**** Extrait choisi ****
J’ai choisi ici de m’arrêter entre autres sur la dimension symbolique engendrée par l’arrêt définitif des championnats de football en France pour la saison 2019-2020, alors même que dans les autres pays du top 5 européen, des institutions fortes et une volonté commune ont permis un retour sur les terrains et la reprise des compétitions.

Comment expliquer que la France fasse aujourd’hui figure d’exception alors que chacun de nos voisins européens, eux aussi frappés de plein fouet par une crise sanitaire sans précédent, semblent être en bonne voie d’avoir gagné leur pari de retrouver le chemin des filets avant l’été ?  

 

Le football français sacrifié, un symbole exemplaire et politique

Le 28 avril dernier, le Premier Ministre Édouard Philippe annonçait que la saison 2019-2020 de sports professionnels ne pourrait pas reprendre : un véritable séisme pour l’écosystème du sport français et l’ouverture d’un incroyable feuilleton politico-sportif pour le monde du ballon rond, dès que la Ligue de Football Professionnel, sous la contrainte du gouvernement a confirmé la décision.

Si de nombreux présidents de clubs et experts du milieu s’interrogent aujourd’hui sur le manque de concertation et le caractère hâtif de cette prise de décision, il m’apparaît tout aussi intéressant d’en questionner la dimension symbolique, peut-être encore trop sous-estimée ?

Parmi les raisons profondes d’arrêter la saison de football en France, outre l’argument sanitaire pleinement justifié, le message sous-jacent à travers une telle prise de décision n’aurait-il pas été renvoyé un peu trop vite aux oubliettes ?

Apparaissait-il envisageable dans le contexte économique et social tendu, résultant de la crise sanitaire, de demander à chacun des français de faire d’importants efforts, sans pour autant arrêter de jouer au football en parallèle ? La mise à l’arrêt des différents championnats sportifs et particulièrement du plus symbolique d’entre eux, a induit, à mon sens, un signal fort - la situation est grave - que le gouvernement a souhaité envoyer en s’appuyant sur l’incontestable popularité dont jouit le sport.

L’idéal apolitique que défend le sport s’en retrouve une nouvelle fois mis à mal mais cela n’a-t-il pas permis au gouvernement de se servir d’une telle décision pour asseoir les prises de décision au plus haut niveau et justifier ainsi les efforts demandés aux français pendant et après le confinement ?
**** Jeu de données ****
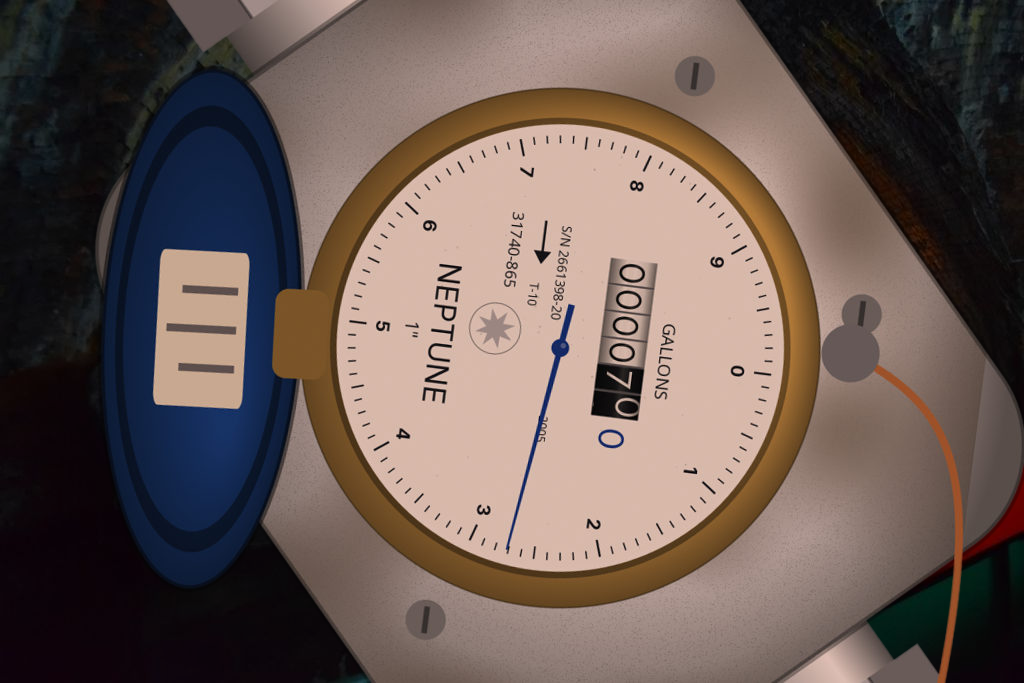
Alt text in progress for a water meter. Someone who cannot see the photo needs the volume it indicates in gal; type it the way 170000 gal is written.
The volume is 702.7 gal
****
**** Jeu de données ****
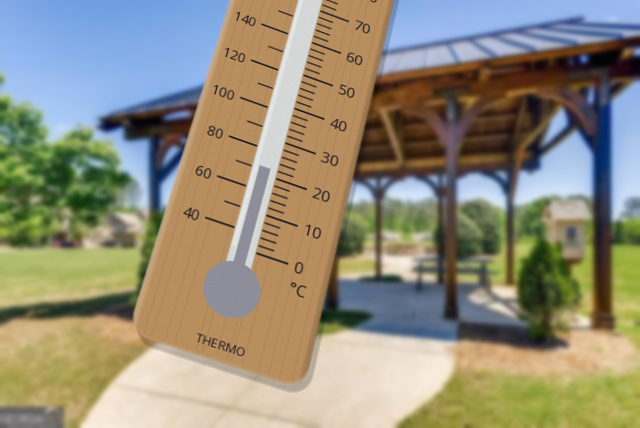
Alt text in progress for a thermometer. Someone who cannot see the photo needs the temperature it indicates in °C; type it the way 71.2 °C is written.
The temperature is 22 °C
****
**** Jeu de données ****
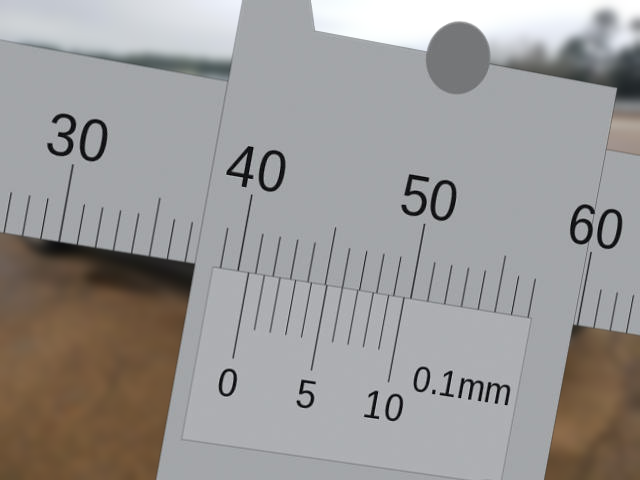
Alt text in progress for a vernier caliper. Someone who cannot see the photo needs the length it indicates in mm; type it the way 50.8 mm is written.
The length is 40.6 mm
****
D'après l'extrait sur l'arrêt des championnats de football en France, quel jour le Premier ministre a-t-il annoncé que la saison 2019-2020 ne pourrait pas reprendre ?

• Réponse:
Le 28 avril.